You can load data from a local file using a load_job.

from google.cloud import bigquery

# Configure load job
job_config = bigquery.LoadJobConfig(
    source_format=bigquery.SourceFormat.CSV, skip_leading_rows=1, autodetect=True
)

with open("customers.csv", "rb") as source_file:
    load_job = client.load_table_from_file(source_file, table_id, job_config=job_config)

load_job.result()  # Wait for the job to complete

print("✅ Loaded data from CSV file.")

Tips for Inserting Data into BigQuery

Tip Why It Matters
Use insert_rows_json() for small batches Best for real-time inserts
Use load_table_from_file() for bulk inserts More efficient for large datasets
Validate data schema Data must match the table schema exactly
Use autodetect=True only when loading files BigQuery will infer types
Handle and log errors Always check the errors list

⚠️ Common Pitfalls

Issue Solution
Invalid field type Ensure each field matches the table schema
403 Permission Denied Grant BigQuery Data Editor or Admin role
Row insert fails silently Always check the errors returned
Too many rows in one insert Keep batches small (<10,000 rows)
Timezone mismatch in date/time Use ISO 8601 format (e.g., 2023-01-01T12:00:00Z)
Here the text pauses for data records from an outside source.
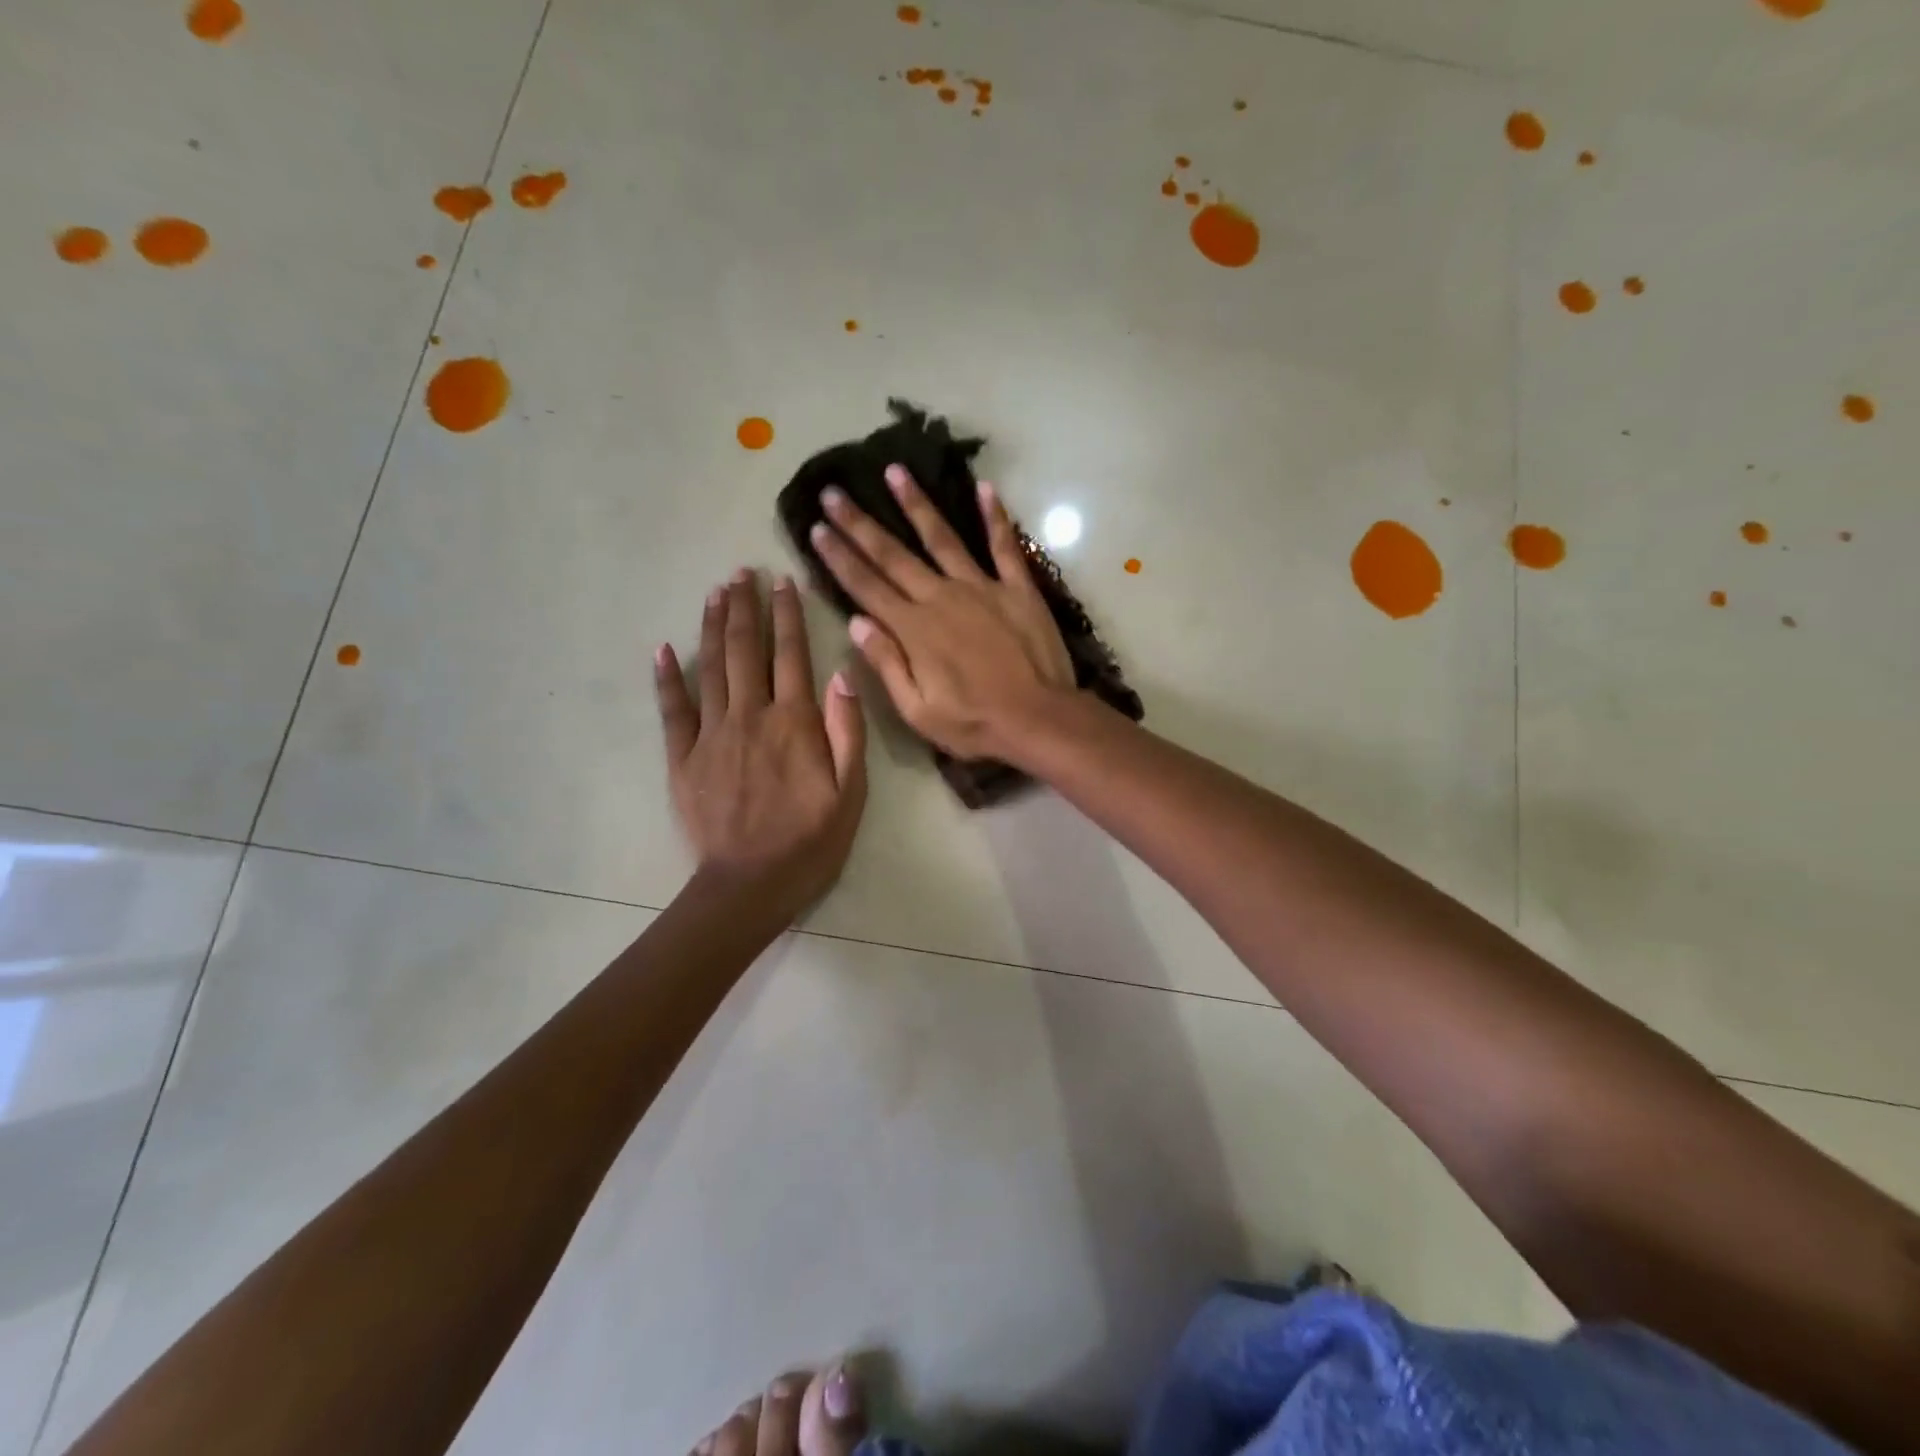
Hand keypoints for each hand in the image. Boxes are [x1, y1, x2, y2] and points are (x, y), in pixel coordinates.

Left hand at [655, 571, 866, 915]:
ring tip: (715, 593)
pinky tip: (663, 648)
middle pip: (745, 649)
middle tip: (741, 572)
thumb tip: (841, 671)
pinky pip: (672, 709)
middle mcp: (750, 716)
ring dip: (712, 626)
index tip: (783, 580)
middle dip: (745, 607)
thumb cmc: (811, 840)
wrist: (751, 884)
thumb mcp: (851, 791)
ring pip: (710, 667)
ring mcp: (711, 735)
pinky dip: (667, 677)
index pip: (791, 654)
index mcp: (794, 722)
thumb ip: (848, 729)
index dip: (788, 614)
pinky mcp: (683, 758)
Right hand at [809, 465, 1075, 762]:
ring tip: (894, 471)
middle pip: (893, 555)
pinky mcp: (1017, 588)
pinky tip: (985, 488)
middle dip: (859, 523)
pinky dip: (995, 516)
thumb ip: (886, 663)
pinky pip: (1004, 546)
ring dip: (916, 504)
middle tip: (833, 492)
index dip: (838, 556)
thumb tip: (855, 622)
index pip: (866, 586)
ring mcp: (982, 587)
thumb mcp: (917, 710)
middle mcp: (941, 597)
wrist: (1038, 719)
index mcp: (914, 629)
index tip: (816, 528)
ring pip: (942, 538)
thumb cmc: (974, 723)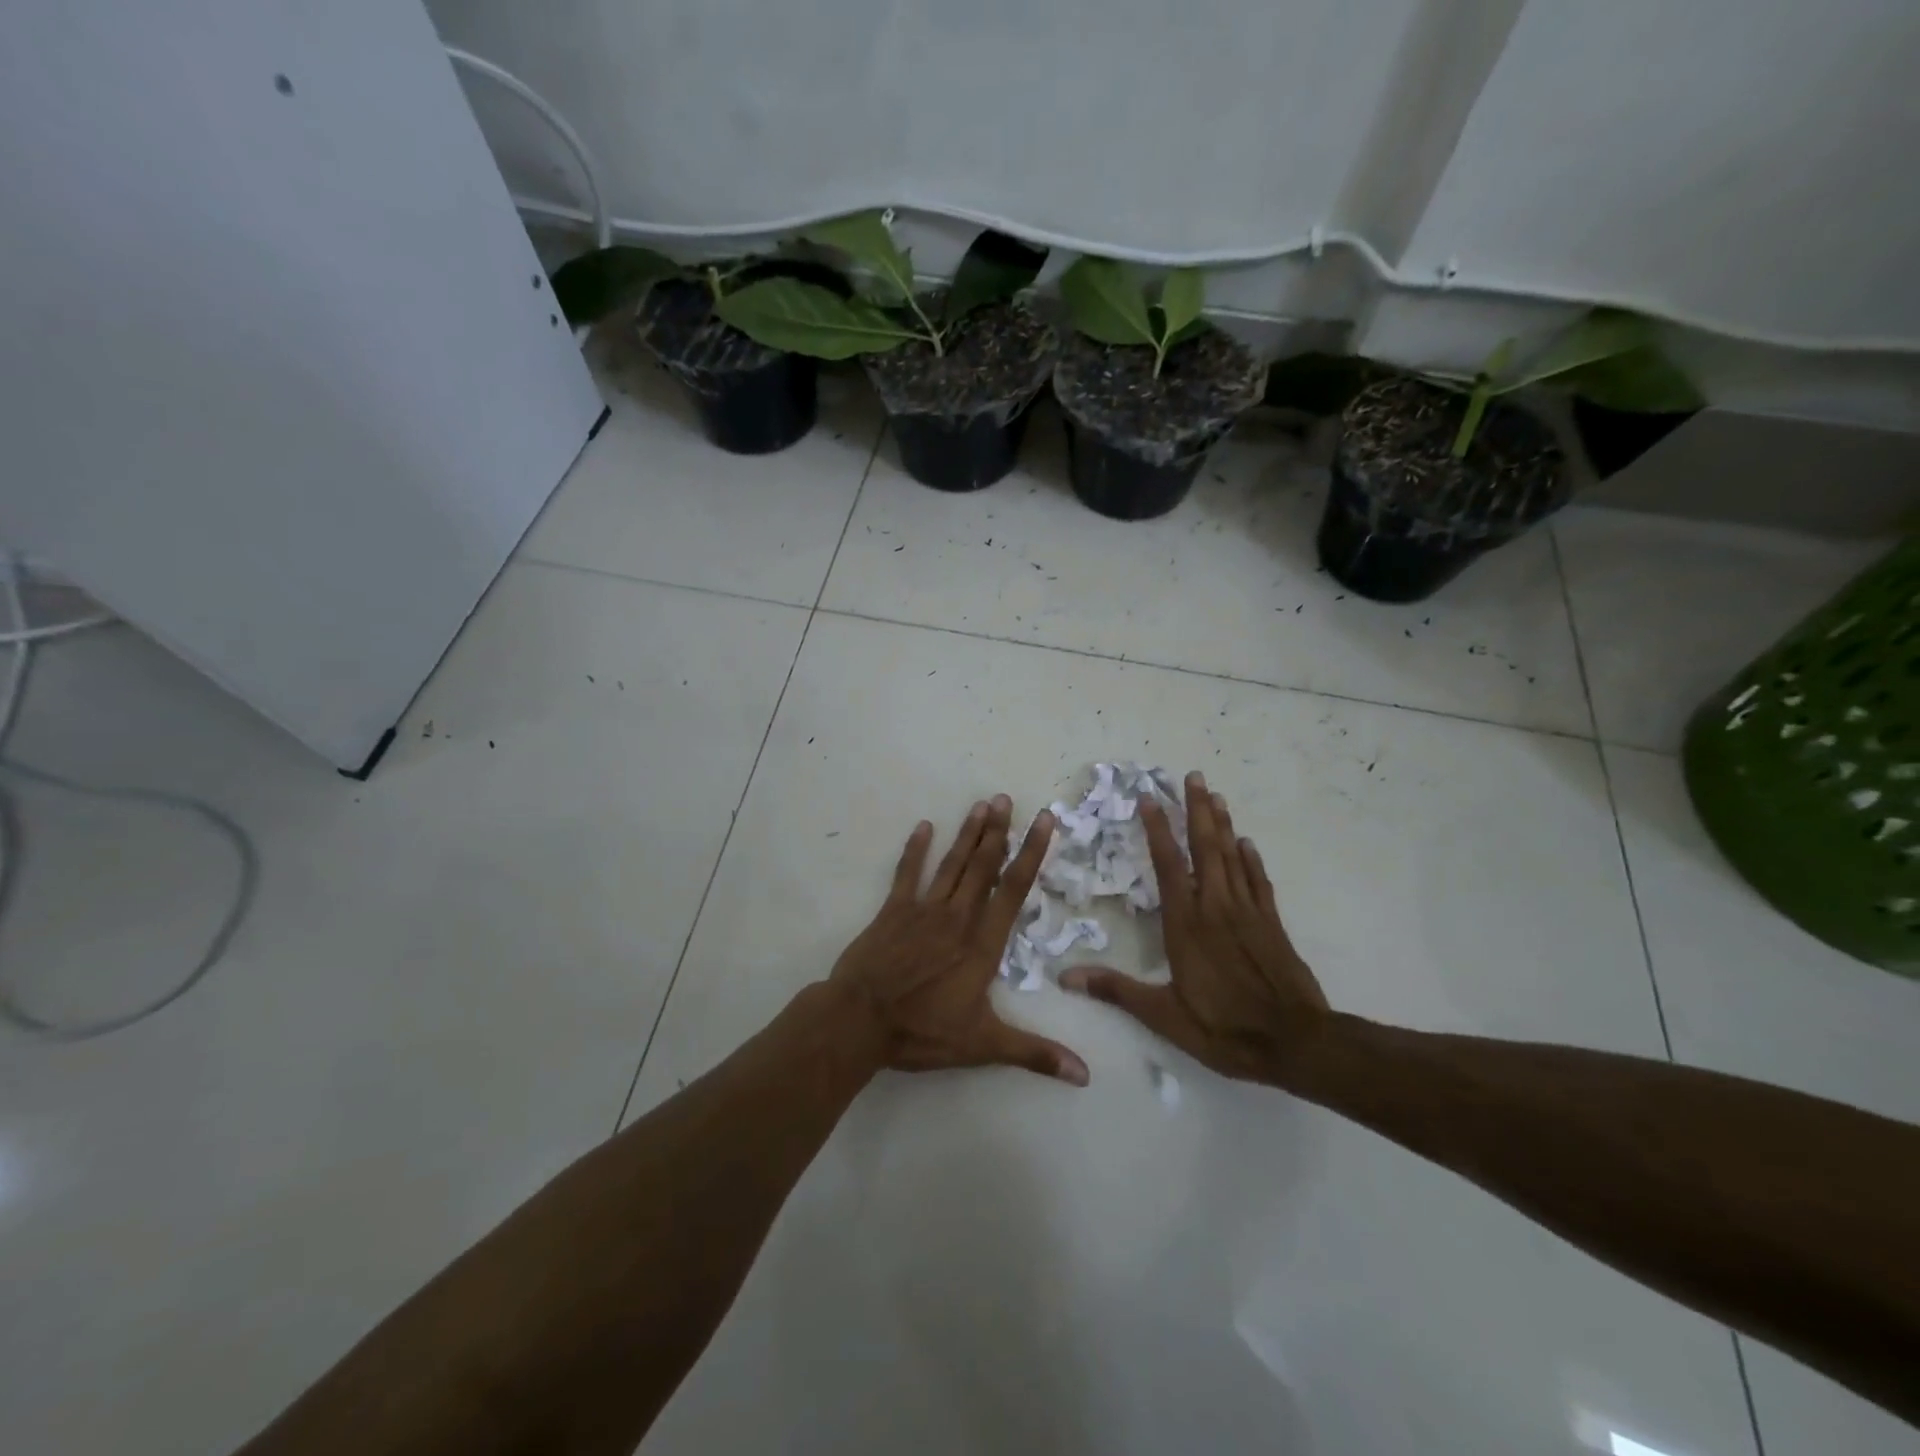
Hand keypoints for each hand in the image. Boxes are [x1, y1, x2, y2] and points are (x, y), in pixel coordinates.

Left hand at [829, 796, 1089, 1086]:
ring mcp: (923, 910)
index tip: (1043, 822)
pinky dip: (916, 850)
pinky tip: (924, 826)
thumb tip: (1085, 1074)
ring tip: (982, 804)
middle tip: (1007, 799)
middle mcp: (957, 918)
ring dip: (967, 834)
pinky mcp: (892, 911)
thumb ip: (1034, 1053)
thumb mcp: (983, 1046)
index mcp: (982, 944)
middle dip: (998, 832)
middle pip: (983, 867)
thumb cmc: (923, 1032)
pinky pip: (907, 874)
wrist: (860, 1021)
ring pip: (952, 865)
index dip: (1031, 854)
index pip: (1013, 891)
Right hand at [1061, 772, 1328, 1085]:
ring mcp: (1247, 912)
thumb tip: (1065, 977)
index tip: (1149, 799)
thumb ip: (1116, 990)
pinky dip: (1252, 859)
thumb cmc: (1225, 1029)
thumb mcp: (1164, 1016)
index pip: (1168, 865)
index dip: (1157, 830)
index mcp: (1186, 924)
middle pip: (1205, 848)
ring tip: (1216, 795)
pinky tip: (1247, 843)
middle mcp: (1216, 907)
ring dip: (1222, 824)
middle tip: (1193, 776)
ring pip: (1233, 857)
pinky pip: (1258, 881)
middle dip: (1197, 810)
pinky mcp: (1272, 924)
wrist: (1297, 1043)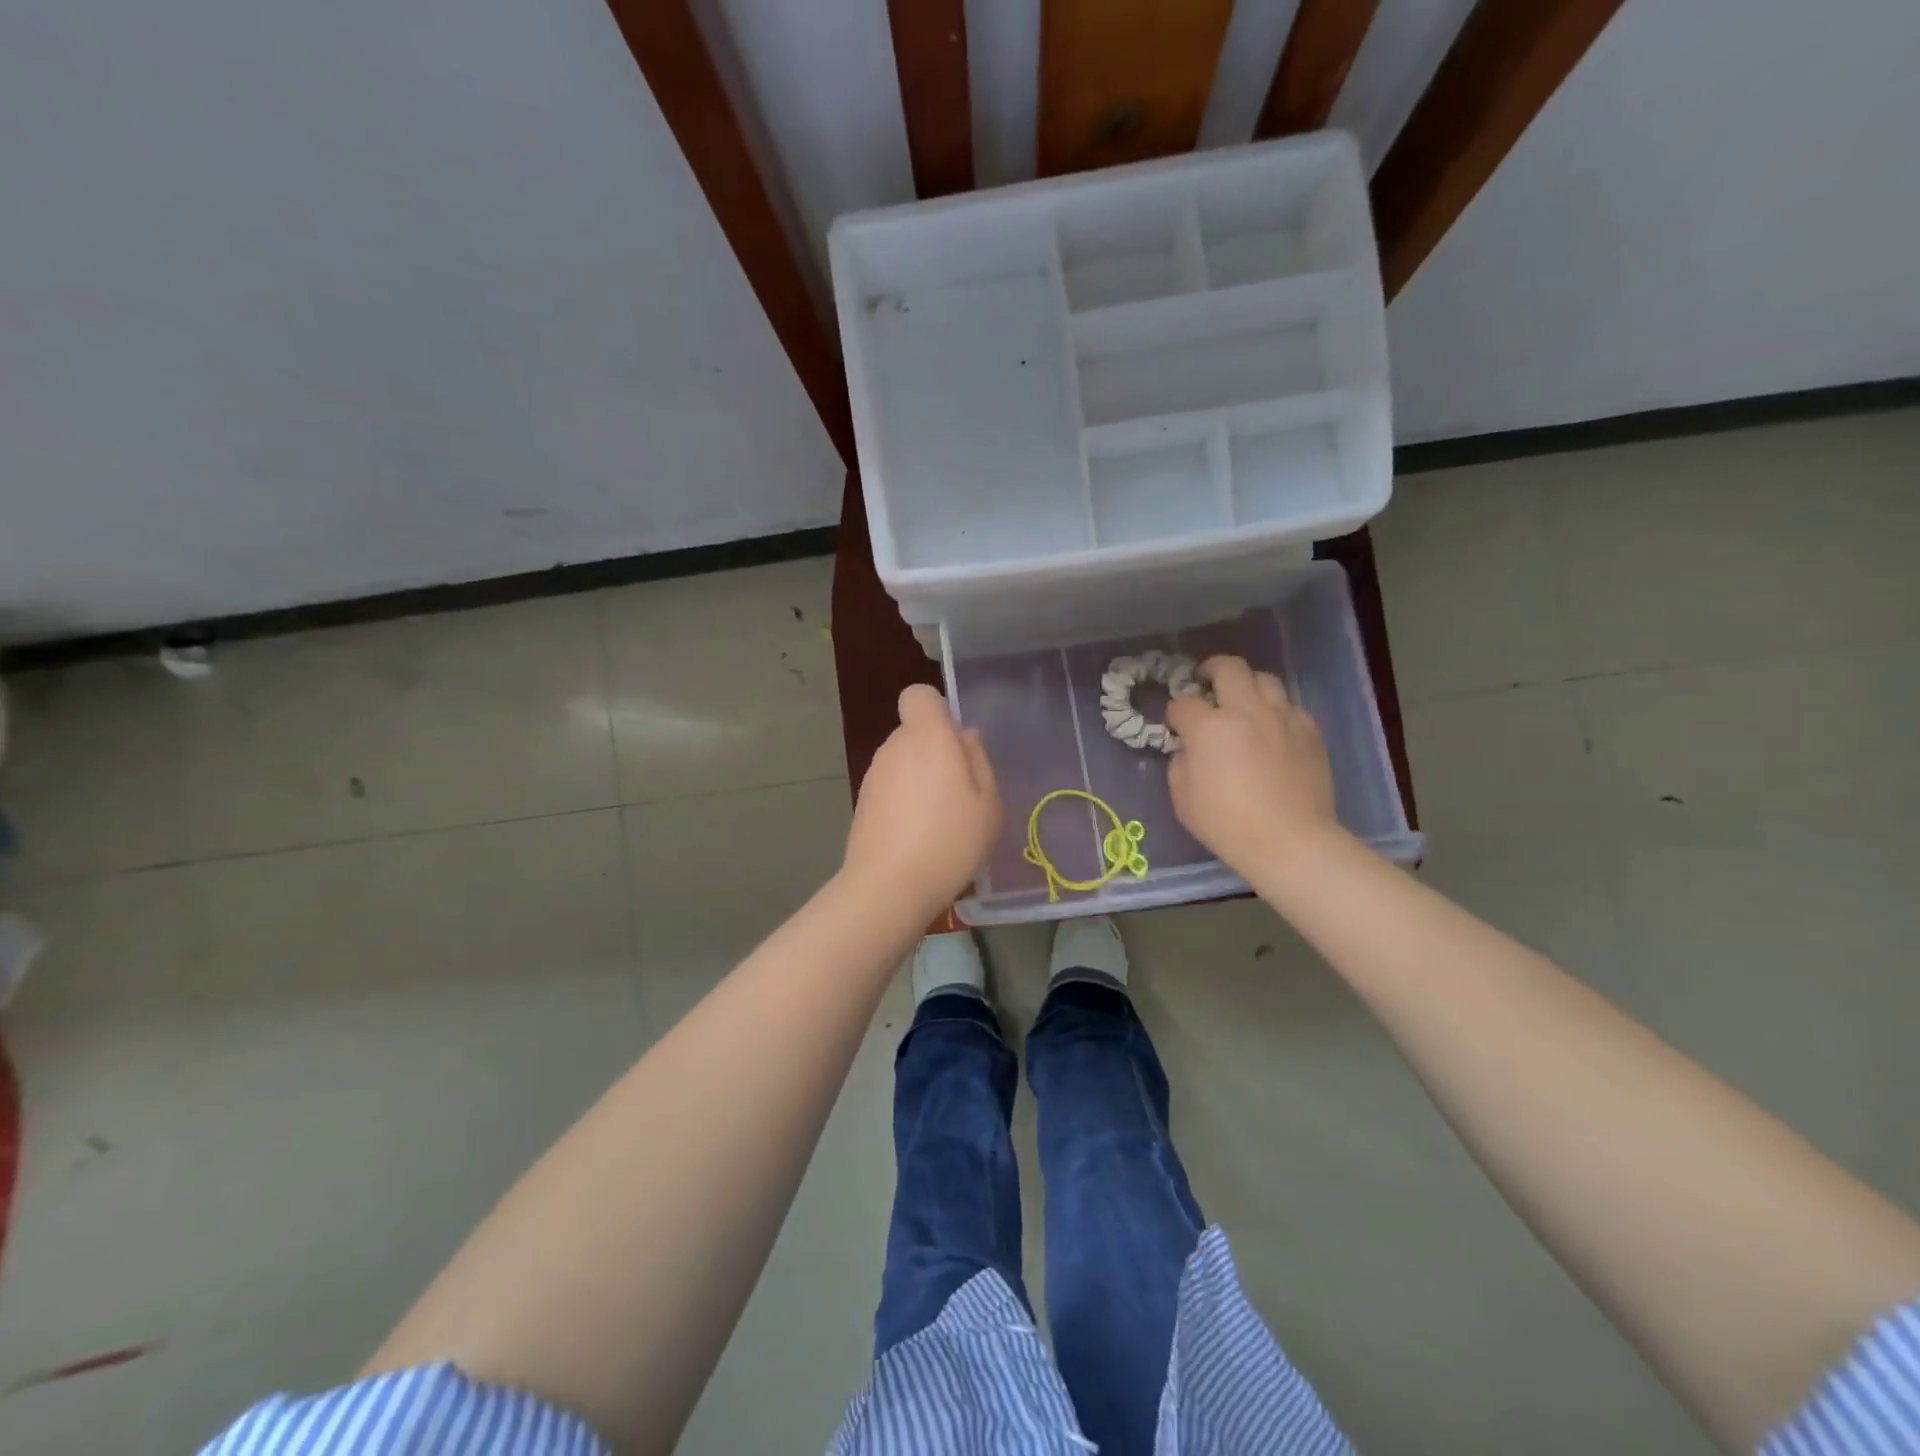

Optional: Use Pandas DataFrame to Insert Data

import pandas as pd

df = pd.DataFrame([
    {"id": 4, "name": "Diana", "email": "[email protected]", "signup_date": "2023-04-01"},
])

job = client.load_table_from_dataframe(df, table_id)
job.result()
print("✅ Inserted data from DataFrame.")

Conclusion

Inserting data into BigQuery using Python is simple and scalable. Whether you're working with real-time data, bulk loading, or streaming inserts, Python and the BigQuery API provide robust tools to get the job done.

This foundational knowledge will help you build pipelines that insert clean, structured data into your cloud warehouse automatically.